ABSTRACT

The medium of film is in multiple ways connected to its larger environment, an environment in which it is shot, edited, and screened, and that also produces the raw materials necessary for film production, distribution, and exhibition. Films are materially embedded in various environments and at the same time represent such environments on screen. Characters and their actions make stories, but these stories inevitably take place within some kind of setting, a cinematic environment. It may be natural landscape, like the Virunga Mountains in Michael Apted’s Gorillas in the Mist (1988), or it may be urban and specifically built for the film, like the futuristic cityscape of Los Angeles in Ridley Scott’s Blade Runner (1982). It may also be wholly artificial and virtual, such as Pandora’s enticing forest in James Cameron’sAvatar (2009). Regardless of the origin and degree of authenticity of a cinematic environment, characters stand in relation to that environment and to the nonhuman actors that populate it. Studying film from an ecocritical perspective means paying attention to the ways in

which such environments are represented, and how characters relate to them. It also means taking account of how race, class, ethnicity, sex, gender, and other social identity markers inflect and sometimes determine such relationships in the actual world and in its representation on film. There are multiple linkages between gender and a variety of environmental issues related to representation, access, sustainability, and justice. Susan Buckingham-Hatfield reminds us in Gender and Environment (2000) that in the developing world “women’s work is often linked to the environment” and “much of that work is made harder through environmental degradation” (1). While many people in the West are increasingly more distant from the sources of their food, energy, and water supply, Buckingham-Hatfield suggests that women’s biology and accepted social role as caregivers nevertheless makes them more vulnerable and more attentive to environmental hazards and to the environment in general, especially so if they belong to a minority group (ibid.). But it is not only women’s relationship to the environment that deserves special attention from an ecocritical perspective. Recent research on queer ecology highlights important questions concerning the intersections of sexuality and environmental studies that broaden the scope of feminist inquiry. As ecocritic Greta Gaard has pointed out, “dominant Western culture’s devaluation of the erotic parallels its devaluation of women and of nature” (2004: 22).
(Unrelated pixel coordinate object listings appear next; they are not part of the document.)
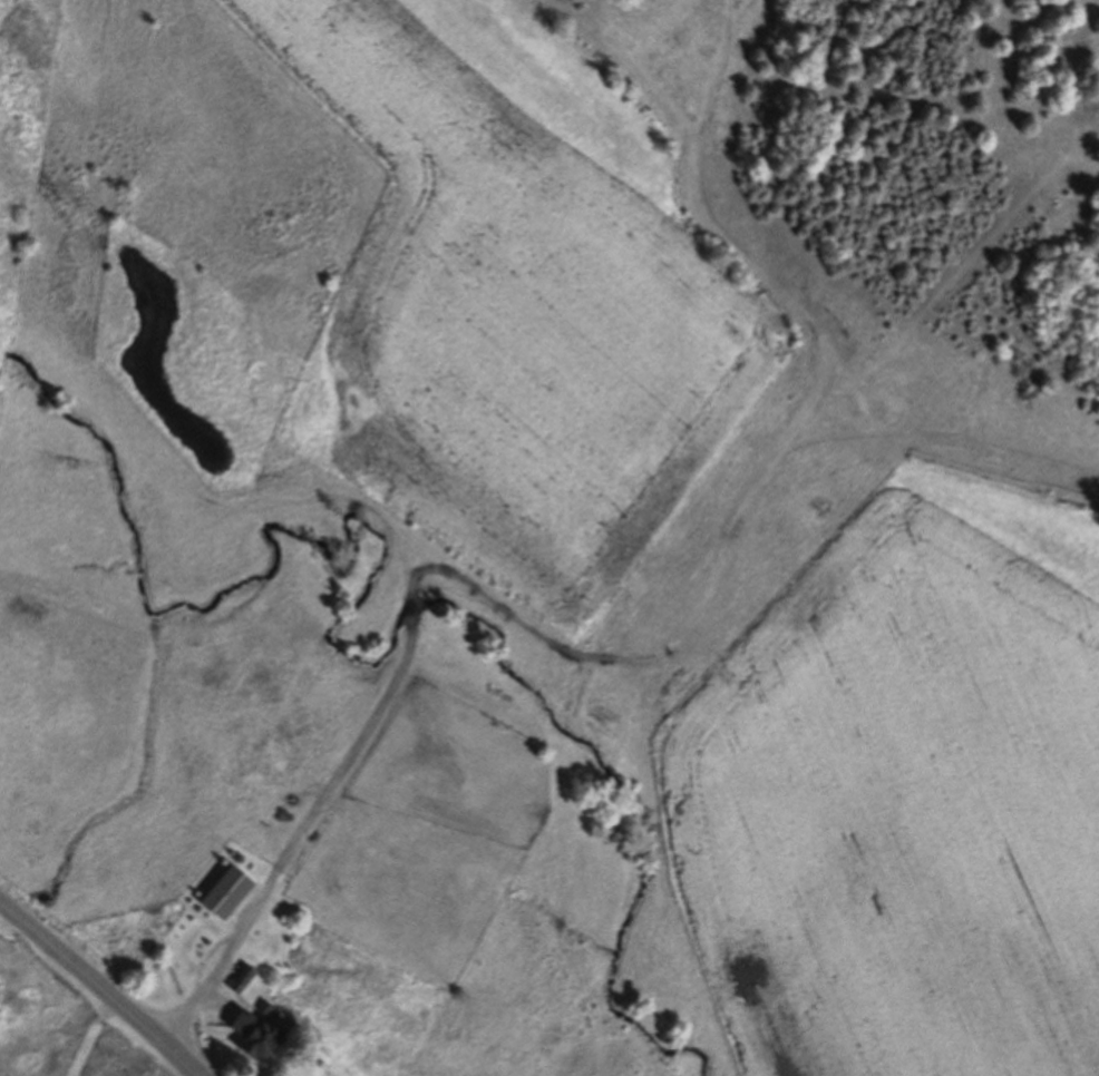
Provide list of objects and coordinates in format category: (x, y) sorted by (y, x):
road: (699, 577)
road: (506, 667)
building: (230, 892)
road: (216, 975)
building: (244, 979)
road: (102, 985)
building: (260, 1035)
In effect these multiple devaluations are mutually enforcing,

which is why a chapter on ecocinema and gender must consider both feminist and queer studies approaches, which in many ways complement one another. The complex interlinkages between gender, sexuality, and the environment are receiving increasingly more attention from scholars in the relatively young field of ecocinema studies, but to date there is no systematic ecocritical approach from a feminist, queer or gender studies perspective. What I will therefore attempt in this chapter is bringing together recent scholarship in ecocinema studies, ecofeminism, and queer ecology. In the final part of the chapter, I will also suggest some ways in which an integration of feminist film theory might further enlarge and enhance the analytical scope of the gender-related study of ecocinema.